ベンダーが提案するサービスメニューは各社似たような構成・内容になっていて、正直優劣を付けかねている方もいると思います。
ポイントとしては、次の4点です。
「何でも言われた通りやります」と言うのは、何も出来ないのと同じで、実際に障害無く出来るかどうかは怪しいです。
高度且つ複雑な事を依頼する場合は、運用を設計する必要がありますので、メニュー化がされていない場合でも、運用設計を決めるプロセスが明確になっている事を確認すれば良いでしょう。
ユーザへの情報開示の仕組みや普段のやり取りなどが、「仕組み」として確立しているかの点も重要です。
監視等のサービス提供の仕組みについては、「自動化されているのか、人間系なのか」の確認と、自動化されている部分については「冗長化されているか」の確認です。
自動化部分が多いほど、運用的にはローコストで高品質と言えます。
SLAについては、サービス部分は当然必須ですが、データセンター部分についてもサービスレベルについて明示されるべきで、確認が必要です。

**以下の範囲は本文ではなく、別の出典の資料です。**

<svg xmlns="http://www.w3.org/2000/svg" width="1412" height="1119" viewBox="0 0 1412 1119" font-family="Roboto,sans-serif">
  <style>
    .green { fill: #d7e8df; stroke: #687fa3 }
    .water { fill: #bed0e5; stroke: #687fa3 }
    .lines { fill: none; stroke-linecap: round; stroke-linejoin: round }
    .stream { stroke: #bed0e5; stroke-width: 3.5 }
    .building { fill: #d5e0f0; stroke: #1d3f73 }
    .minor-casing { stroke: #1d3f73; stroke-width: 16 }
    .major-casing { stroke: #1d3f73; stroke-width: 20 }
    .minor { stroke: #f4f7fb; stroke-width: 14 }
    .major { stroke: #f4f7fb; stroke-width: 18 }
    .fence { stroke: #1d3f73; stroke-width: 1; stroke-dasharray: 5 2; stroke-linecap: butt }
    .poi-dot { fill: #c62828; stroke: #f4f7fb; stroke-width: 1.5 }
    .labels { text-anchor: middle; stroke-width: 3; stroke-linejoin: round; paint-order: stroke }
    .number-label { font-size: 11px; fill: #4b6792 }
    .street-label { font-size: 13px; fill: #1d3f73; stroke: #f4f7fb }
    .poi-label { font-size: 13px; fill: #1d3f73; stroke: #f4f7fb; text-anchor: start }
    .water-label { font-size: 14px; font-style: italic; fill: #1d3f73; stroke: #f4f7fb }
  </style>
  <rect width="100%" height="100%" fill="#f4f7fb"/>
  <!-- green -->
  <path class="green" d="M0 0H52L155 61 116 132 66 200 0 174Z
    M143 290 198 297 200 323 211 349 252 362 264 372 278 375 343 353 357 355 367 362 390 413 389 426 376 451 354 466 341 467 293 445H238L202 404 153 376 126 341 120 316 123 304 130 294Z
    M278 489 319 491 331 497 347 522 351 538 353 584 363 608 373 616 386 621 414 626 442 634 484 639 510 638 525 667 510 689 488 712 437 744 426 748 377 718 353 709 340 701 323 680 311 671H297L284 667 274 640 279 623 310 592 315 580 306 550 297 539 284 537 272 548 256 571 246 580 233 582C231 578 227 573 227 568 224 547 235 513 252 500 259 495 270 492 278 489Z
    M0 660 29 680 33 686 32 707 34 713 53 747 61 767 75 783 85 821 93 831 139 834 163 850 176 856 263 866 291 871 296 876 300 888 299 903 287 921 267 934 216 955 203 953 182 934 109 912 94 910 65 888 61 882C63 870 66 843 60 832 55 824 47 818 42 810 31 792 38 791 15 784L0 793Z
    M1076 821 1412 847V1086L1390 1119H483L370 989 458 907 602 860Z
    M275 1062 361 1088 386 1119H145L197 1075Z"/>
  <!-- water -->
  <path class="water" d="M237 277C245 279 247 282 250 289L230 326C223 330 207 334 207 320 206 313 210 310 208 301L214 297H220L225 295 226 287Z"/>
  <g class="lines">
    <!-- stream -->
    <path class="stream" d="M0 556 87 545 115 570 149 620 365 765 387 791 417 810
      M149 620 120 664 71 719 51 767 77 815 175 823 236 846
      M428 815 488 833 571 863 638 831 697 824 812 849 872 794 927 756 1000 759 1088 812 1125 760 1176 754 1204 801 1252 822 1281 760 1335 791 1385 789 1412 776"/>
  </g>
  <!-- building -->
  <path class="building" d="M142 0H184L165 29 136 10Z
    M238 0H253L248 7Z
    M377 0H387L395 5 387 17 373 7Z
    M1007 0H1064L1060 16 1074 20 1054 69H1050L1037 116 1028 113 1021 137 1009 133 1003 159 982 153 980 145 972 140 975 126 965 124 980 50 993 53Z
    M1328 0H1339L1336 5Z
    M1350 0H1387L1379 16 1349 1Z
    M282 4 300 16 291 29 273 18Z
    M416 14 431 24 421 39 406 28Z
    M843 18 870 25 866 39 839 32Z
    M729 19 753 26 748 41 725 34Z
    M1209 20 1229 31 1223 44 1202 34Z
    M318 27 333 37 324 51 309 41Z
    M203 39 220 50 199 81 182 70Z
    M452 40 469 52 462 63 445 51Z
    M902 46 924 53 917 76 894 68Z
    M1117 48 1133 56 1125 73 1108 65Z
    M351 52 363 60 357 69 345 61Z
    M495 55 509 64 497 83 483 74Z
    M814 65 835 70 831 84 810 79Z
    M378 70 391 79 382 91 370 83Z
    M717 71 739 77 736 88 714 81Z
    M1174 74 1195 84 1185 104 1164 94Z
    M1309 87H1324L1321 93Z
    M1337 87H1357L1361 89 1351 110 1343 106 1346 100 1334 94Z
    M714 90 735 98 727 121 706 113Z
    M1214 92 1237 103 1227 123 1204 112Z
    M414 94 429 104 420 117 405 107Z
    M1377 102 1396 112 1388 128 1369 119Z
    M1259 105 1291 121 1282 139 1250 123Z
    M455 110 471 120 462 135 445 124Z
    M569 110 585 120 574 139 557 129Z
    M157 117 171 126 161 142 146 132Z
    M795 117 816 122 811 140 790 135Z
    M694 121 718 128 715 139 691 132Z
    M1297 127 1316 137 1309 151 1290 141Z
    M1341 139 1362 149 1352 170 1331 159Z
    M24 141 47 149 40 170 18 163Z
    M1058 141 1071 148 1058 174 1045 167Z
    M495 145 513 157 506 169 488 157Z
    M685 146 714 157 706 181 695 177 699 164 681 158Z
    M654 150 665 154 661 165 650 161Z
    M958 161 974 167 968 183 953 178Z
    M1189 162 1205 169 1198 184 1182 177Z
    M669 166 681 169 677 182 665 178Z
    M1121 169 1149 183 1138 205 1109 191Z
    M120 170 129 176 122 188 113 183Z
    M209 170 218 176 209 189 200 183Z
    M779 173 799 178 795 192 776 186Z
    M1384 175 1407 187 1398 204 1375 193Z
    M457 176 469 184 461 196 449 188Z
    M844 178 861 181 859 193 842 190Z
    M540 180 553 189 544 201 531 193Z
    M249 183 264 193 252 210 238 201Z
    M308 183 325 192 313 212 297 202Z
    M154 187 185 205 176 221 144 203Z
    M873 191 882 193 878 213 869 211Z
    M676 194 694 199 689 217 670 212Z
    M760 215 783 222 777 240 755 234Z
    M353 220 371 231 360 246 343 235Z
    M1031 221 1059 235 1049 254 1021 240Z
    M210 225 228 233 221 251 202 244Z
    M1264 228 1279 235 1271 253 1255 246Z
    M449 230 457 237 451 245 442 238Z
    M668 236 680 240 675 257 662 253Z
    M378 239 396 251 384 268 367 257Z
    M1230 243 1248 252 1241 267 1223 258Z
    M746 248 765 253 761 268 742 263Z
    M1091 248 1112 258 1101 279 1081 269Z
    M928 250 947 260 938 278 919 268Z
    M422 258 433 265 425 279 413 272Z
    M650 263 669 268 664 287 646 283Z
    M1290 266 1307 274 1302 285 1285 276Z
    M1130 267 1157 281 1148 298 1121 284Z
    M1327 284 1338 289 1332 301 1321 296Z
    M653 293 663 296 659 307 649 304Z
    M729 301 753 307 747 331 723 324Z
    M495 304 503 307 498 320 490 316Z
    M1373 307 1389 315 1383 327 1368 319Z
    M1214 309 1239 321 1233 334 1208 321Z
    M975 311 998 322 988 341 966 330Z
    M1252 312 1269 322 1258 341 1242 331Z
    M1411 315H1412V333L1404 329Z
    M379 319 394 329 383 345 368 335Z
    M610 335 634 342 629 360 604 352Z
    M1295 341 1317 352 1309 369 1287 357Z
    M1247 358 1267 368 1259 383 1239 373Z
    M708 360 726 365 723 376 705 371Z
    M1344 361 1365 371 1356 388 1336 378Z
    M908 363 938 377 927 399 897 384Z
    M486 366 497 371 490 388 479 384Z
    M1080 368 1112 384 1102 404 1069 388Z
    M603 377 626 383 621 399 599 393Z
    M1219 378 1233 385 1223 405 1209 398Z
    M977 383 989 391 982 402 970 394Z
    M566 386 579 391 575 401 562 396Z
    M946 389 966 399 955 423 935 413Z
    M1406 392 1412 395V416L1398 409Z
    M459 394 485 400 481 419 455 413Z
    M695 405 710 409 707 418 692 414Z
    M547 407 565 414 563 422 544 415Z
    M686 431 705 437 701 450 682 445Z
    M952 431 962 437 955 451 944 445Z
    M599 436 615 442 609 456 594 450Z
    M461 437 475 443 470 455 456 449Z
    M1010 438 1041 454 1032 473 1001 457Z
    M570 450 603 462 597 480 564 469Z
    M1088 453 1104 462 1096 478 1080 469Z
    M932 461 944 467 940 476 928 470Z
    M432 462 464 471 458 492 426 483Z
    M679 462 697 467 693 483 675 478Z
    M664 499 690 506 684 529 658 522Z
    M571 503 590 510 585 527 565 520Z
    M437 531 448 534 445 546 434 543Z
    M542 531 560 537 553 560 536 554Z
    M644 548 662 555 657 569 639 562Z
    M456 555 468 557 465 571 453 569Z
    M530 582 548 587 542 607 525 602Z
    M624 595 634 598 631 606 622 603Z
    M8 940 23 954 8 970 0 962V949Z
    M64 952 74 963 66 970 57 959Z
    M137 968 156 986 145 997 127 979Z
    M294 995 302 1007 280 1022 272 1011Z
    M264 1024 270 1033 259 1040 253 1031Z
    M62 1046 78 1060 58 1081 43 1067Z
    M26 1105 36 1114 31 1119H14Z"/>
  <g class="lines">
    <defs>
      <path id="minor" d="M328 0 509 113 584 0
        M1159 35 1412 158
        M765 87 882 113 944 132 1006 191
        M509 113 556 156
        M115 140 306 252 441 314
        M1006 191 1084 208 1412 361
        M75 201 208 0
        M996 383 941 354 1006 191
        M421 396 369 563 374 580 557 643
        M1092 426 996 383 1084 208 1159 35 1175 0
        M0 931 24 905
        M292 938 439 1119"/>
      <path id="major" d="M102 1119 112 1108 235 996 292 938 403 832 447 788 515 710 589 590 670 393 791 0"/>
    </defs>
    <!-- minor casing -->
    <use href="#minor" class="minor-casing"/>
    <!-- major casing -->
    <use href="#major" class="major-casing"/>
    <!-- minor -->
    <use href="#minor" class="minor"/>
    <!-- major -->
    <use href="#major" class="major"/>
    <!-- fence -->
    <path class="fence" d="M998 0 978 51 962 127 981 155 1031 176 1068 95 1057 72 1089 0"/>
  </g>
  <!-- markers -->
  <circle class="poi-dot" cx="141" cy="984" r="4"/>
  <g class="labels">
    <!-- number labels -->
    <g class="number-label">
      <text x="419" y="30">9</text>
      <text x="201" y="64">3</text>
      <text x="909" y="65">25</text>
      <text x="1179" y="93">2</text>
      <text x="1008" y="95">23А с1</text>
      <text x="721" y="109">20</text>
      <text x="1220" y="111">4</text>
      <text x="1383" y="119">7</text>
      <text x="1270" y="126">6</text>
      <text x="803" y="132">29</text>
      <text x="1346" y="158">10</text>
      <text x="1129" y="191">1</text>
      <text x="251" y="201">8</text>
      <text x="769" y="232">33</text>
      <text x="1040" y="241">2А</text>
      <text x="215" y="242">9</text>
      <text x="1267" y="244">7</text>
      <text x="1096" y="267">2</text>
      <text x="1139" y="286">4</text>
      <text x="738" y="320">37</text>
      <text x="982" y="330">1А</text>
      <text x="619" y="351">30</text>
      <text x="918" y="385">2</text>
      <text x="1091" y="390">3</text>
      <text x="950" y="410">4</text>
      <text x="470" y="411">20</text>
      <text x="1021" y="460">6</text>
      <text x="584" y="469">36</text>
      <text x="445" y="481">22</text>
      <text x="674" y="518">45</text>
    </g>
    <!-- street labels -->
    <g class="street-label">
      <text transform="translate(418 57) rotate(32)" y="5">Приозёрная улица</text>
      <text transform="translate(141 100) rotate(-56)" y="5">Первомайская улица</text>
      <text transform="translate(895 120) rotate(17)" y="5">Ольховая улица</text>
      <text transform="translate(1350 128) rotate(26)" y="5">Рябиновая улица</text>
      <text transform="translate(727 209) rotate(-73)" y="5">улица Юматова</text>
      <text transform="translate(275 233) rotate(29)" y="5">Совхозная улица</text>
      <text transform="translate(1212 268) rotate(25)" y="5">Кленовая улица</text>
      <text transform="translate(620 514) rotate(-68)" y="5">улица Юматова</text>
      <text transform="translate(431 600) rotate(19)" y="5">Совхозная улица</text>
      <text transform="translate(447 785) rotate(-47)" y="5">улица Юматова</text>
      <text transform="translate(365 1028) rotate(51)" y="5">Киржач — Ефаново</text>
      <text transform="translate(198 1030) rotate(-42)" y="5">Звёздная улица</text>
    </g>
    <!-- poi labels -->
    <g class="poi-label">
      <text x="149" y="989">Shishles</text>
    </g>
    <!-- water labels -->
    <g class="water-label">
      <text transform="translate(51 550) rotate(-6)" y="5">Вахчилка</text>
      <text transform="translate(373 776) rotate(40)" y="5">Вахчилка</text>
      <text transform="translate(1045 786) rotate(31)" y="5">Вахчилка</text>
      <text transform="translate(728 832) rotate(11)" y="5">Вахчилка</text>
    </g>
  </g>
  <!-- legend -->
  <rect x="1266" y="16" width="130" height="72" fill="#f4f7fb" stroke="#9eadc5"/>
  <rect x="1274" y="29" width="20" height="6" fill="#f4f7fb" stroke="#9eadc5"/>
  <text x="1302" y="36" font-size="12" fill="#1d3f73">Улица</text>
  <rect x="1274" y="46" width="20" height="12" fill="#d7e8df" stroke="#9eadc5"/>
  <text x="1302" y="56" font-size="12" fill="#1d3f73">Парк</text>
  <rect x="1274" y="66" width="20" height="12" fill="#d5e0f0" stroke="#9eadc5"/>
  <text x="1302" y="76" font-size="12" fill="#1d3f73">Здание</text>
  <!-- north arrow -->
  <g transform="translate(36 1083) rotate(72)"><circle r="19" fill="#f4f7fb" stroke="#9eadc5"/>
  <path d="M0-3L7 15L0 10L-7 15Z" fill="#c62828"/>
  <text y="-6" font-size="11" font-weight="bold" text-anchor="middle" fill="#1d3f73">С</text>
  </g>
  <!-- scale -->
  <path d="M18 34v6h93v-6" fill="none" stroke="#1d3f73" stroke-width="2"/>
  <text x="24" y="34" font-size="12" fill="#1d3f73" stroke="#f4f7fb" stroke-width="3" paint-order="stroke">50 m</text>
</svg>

たとえば、可用性(データセンター側の理由で障害が起こらず使える確率)についてや、追加サーバの導入に関わる納期設定等です。
また、SLAについて変更ルールが明確化されている必要があります。
企業を取り巻く環境は常に変化しており、情報システムはその変改に対し迅速にサービスレベルや内容を追随させていく必要があります。
データセンターやアウトソーシングを利用した場合には、長期契約を行うケースがあります。契約内容の変更ルールが不明確な場合は、その対応方法(費用分担、納期、本当に対応してもらえるのか等)について、明確な場合に比較して多大な労力が必要になります。

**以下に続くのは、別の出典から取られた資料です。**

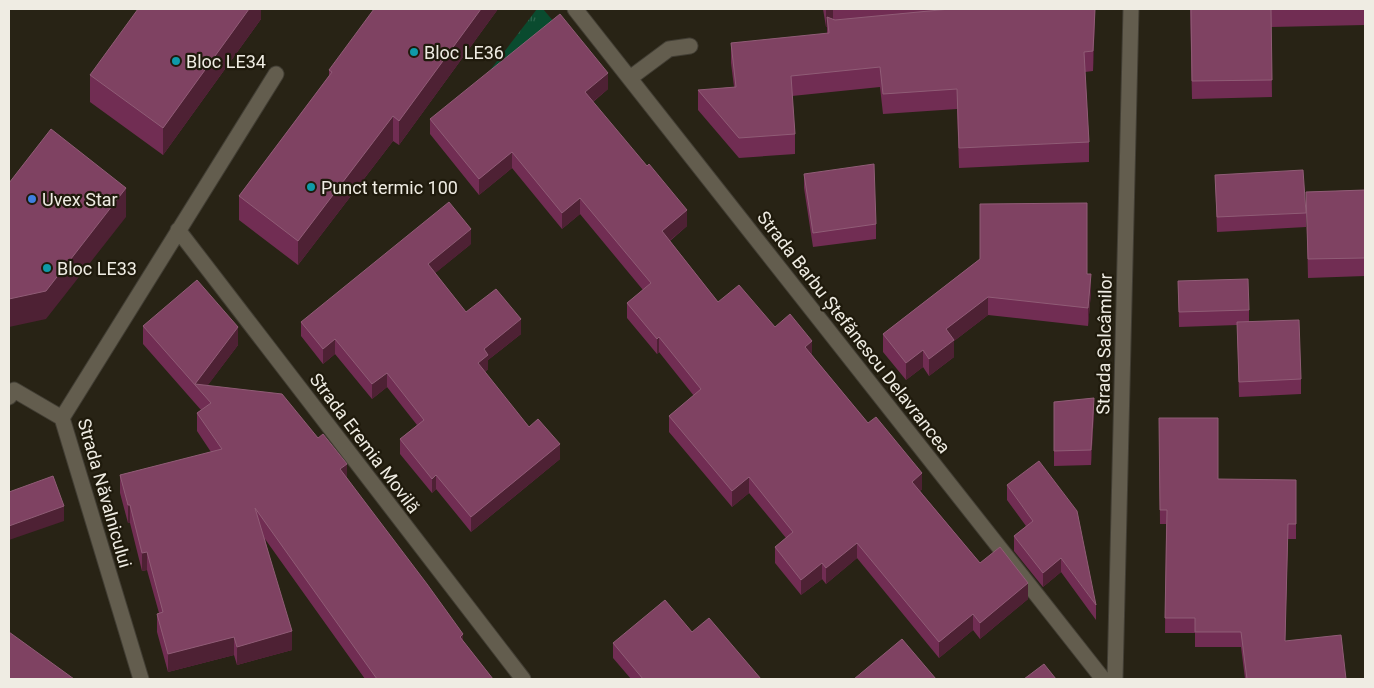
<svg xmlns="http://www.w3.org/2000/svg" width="1374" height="688" font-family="Roboto,sans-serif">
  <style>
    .grass { fill: url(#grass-tufts) }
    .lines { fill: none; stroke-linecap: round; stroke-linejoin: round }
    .minor-casing { stroke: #423e34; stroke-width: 17 }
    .minor { stroke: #635d4e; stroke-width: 15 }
    .wall { fill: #712d53 }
    .shaded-wall { fill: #4e2134 }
    .building { fill: #7f4262; stroke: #905c76 }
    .culture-dot { fill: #0f9aa8; stroke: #1f1a0c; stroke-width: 2 }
    .shop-dot { fill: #3f7fe0; stroke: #1f1a0c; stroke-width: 2 }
    .labels { text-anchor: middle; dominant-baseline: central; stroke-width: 4.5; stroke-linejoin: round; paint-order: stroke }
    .poi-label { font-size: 18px; fill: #efece3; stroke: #1f1a0c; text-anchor: start }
    .street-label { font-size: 18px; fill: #efece3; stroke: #1f1a0c }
  </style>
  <defs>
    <pattern id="grass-tufts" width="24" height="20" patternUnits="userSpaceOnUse" patternTransform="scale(1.25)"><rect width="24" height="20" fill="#0a4b2f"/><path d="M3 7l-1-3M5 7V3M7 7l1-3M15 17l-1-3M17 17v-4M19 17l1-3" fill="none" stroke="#2e654d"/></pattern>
  </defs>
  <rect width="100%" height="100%" fill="#282315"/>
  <path class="grass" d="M537,9H543L560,29L465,103Z"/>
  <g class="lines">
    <g class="minor-casing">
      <path id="minor" d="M575,9L1103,679
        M630,78L669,49L690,46
        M178,230L523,679
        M9,397L14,390L62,418
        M141,679L62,418L276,74
        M1115,679L1131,9"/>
    </g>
    <use href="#minor" class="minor"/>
  </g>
  <path class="wall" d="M261,9V19L163,155L90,102V75Z
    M498,9L399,145L393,141L298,265L239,220V196L329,76V70Z
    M823,9H1095L1093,71L1085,72L1089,142V162L959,168L957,109L883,114L880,87L792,96L795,134V154L739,158L698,110V90L734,87L731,63V43L827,34V26L826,27Z
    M1190,9H1365V25L1271,27L1272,97L1192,99Z
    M608,89L593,102L687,226L670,241L718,302L775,327L812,355L922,489L920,491L980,563L1028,599L980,639L973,630L939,658L857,558L826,584L822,579L801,595L775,563V547L786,538L749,493L732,507L669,432V416L694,396L659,352L657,354L627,318V303L643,290L580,214L562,229L512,168L479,195L430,134V119Z
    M804,174L876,224V239L813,247L804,188Z
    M1215,175L1306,213V227L1217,232Z
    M1365,190V276L1308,278L1306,192Z
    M471,244L435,273L466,312L521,334L488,360V369L485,372L529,427L560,459L471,532L436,489L432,493L400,454V439L417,425L387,387L372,399L335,354L323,364L301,336V322Z
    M980,259L1087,274L1091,292L1088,326L988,315L954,341V357L929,376L923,367L906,380L883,352V334Z
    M1178,281L1249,310V322L1301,379V394L1239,397L1237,325L1179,327Z
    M143,326L238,345L207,386L347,478L463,641L493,679H365L265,539L292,650L237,665L234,655L168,672L157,632V614L159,613L147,570L142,571L130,523H128L120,493V475L211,452L197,431V413L201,410L143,344Z
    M1054,402L1094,412L1091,465L1054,466Z
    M1159,418L1218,479L1296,480V539H1288L1285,641L1346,679H1245L1241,647H1195V633H1165L1166,524H1160Z
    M1007,485L1096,605V620L1061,572L1043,587L1014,551V536L1026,526L1007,500Z
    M692,632L761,679H631L613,658V643Z"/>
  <path class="shaded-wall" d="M249,9H261V19L163,155V128Z
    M481,9H498L399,145V121Z
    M826,9H833V22L827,17V26L826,27Z
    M1095,9V22L1093,71V51Z
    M608,73V89L585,108V92Z
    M393,116V141L298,265V241Z
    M512,152V168L479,195V179Z
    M126,188V217L46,319L9,327V299Z
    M580,198V214L562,229V213Z
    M687,210V226L662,247V231Z
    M471,229V244L428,279V264Z
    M1091,274V292L1088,326V308Z
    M988,297V315L954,341V357L929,376V359L946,329Z
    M521,319V334L488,360V369L478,377V363L484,349Z
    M238,327V345L202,393L195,384Z
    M659,337V352L657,354V339Z
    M335,339V354L323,364V349Z
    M812,341V356L805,347Z
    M923,350V367L906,380V363Z
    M387,373V387L372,399V384Z
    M1094,398V412L1091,465V450Z
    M560,444V459L471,532V517Z
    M347,464V482L340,469Z
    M922,473V489L912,497V482Z
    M436,475V489L432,493V479Z
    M749,477V493L732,507V491Z
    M128,505H130V523H128Z
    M64,506V521L9,540V526Z
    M857,543V558L826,584V568Z
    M147,552V570L142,571V553Z
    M1061,558V572L1043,587V573Z
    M822,563V579L801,595V580Z
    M1028,583V599L980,639V623Z
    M973,614V630L939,658V642Z
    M292,631V650L237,665V647Z
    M463,634V652L460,637Z
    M234,637V655L168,672V654Z"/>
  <path class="building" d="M138,9H249L163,128L90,75Z
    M374,9H481L399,121L393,116L298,241L239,196L332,72L329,70Z
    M950,9H1095L1093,51L1084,52L1089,142L959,148L957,89L883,94L880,67L791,76L795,134L739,138L698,90L736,87L731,43L829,33L827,17L835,20Z
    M1191,9H1300H1271L1272,80L1192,81Z
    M560,14L608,73L585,92L647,166L649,164L687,210L662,231L718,302L739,285L775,327L790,314L812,341L805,347L868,423L876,417L922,473L912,482L980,563L1000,547L1028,583L980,623L973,614L939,642L857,543L826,568L822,563L801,580L775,547L793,532L749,477L732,491L669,416L701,389L659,337L657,339L627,303L651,283L580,198L562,213L512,152L479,179L430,119Z
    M51,129L126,188L46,291L9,299V183Z
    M874,164L876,224L813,233L804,174Z
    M1303,170L1306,213L1217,217L1215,175Z
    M1365,190V258L1308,259L1306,192Z
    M449,202L471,229L428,264L466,312L496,289L521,319L484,349L488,355L478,363L529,427L538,419L560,444L471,517L436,475L432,479L400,439L424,420L387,373L372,384L335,339L323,349L301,322Z
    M1087,203V274H1091L1088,308L988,297L946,329L954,340L929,359L923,350L906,363L883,334L980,259V204Z
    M1248,279L1249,310L1179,312L1178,281Z
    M197,280L238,327L195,384L282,394L318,438L323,434L347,464L340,469L427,584L463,634L460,637L493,679H377L255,508L292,631L237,647L234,637L168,654L157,614L163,612L147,552L142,553L130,505H128L120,475L222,449L197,413L211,403L143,326Z
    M1299,320L1301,379L1239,382L1237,322Z
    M1094,398L1091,450L1054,451V402Z
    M1159,418H1218V479L1296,480V524H1288L1285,641L1341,635L1346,679H1247L1241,632H1195V618H1165L1167,510H1160Z
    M1039,461L1077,511L1096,605L1061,558L1043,573L1014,536L1033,521L1007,485Z
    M53,476L64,506L9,526V492Z
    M665,600L692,632L709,618L761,679H643L613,643Z
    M9,632L74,679H9Z
    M902,639L936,679H854Z
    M1044,664L1056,679H1024Z"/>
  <g class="culture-dot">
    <circle cx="414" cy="52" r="5"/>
    <circle cx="176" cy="61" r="5"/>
    <circle cx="311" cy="187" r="5"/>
    <circle cx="47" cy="268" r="5"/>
  </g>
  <circle class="shop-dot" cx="32" cy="199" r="5"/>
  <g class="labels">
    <g class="poi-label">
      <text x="424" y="52">Bloc LE36</text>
      <text x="186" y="61">Bloc LE34</text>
      <text x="321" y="187">Punct termic 100</text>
      <text x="42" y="199">Uvex Star</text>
      <text x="57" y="268">Bloc LE33</text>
    </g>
    <g class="street-label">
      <text transform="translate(854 332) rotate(52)">Strada Barbu Ștefănescu Delavrancea</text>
      <text transform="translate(1104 344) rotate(-89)">Strada Salcâmilor</text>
      <text transform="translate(365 443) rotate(53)">Strada Eremia Movilă</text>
      <text transform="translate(105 493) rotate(74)">Strada Năvalnicului</text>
    </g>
  </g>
  <rect width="1374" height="688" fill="none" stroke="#efece3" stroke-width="20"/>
</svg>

ベンダーとの契約解除を行う際も、解除のルールが明確であれば安心できます。
ベンダーからの提案時に、契約解除のルールに関して提示が無いベンダーは、恐らくルールが無いと思われます。したがって、導入時に想定していたメリットが将来に渡って享受できるかは怪しいと言えます。
これについては、大手ベンダーを利用する場合には特に必要はないかもしれません。
しかし、この業界はM&Aの脅威に絶えずさらされています。また、経営悪化によるサービス品質、もしくは提供の維持不可の状況に陥る可能性が無いとは限りません。
購入商品と異なり、サービスの安定供給が重要となってくるので、ベンダーの財務状況も検討に入れておかなければならないポイントです。
今回の論点は、冒頭に述べたように、通常検討される点はあえて軽くして(当然検討されることとして)みました。
また、一部の外資系大手企業の要求にあるような「壁をマシンガンで打たれてもマシンルームには影響が無いこと」や「トラックが時速60kmで突入しても運用上支障が無いこと」等の、いわゆるテロ対策については割愛しました。
データセンターの活用は今後益々広がっていき、今後も多くのデータセンターが立ち上がって行きます。その様な状況の中で、最重要ポイントは、最終の利用者(情報システム部門ではなく実際の利用者)が如何にストレス無く使うことができるか、ということです。
そう言った意味で、本稿がユーザのデータセンター選定のヒントやデータセンター検討のきっかけになり、最終利用者、ユーザ(情報システム)、ベンダーがWin-Win-Winの関係になることを願っています。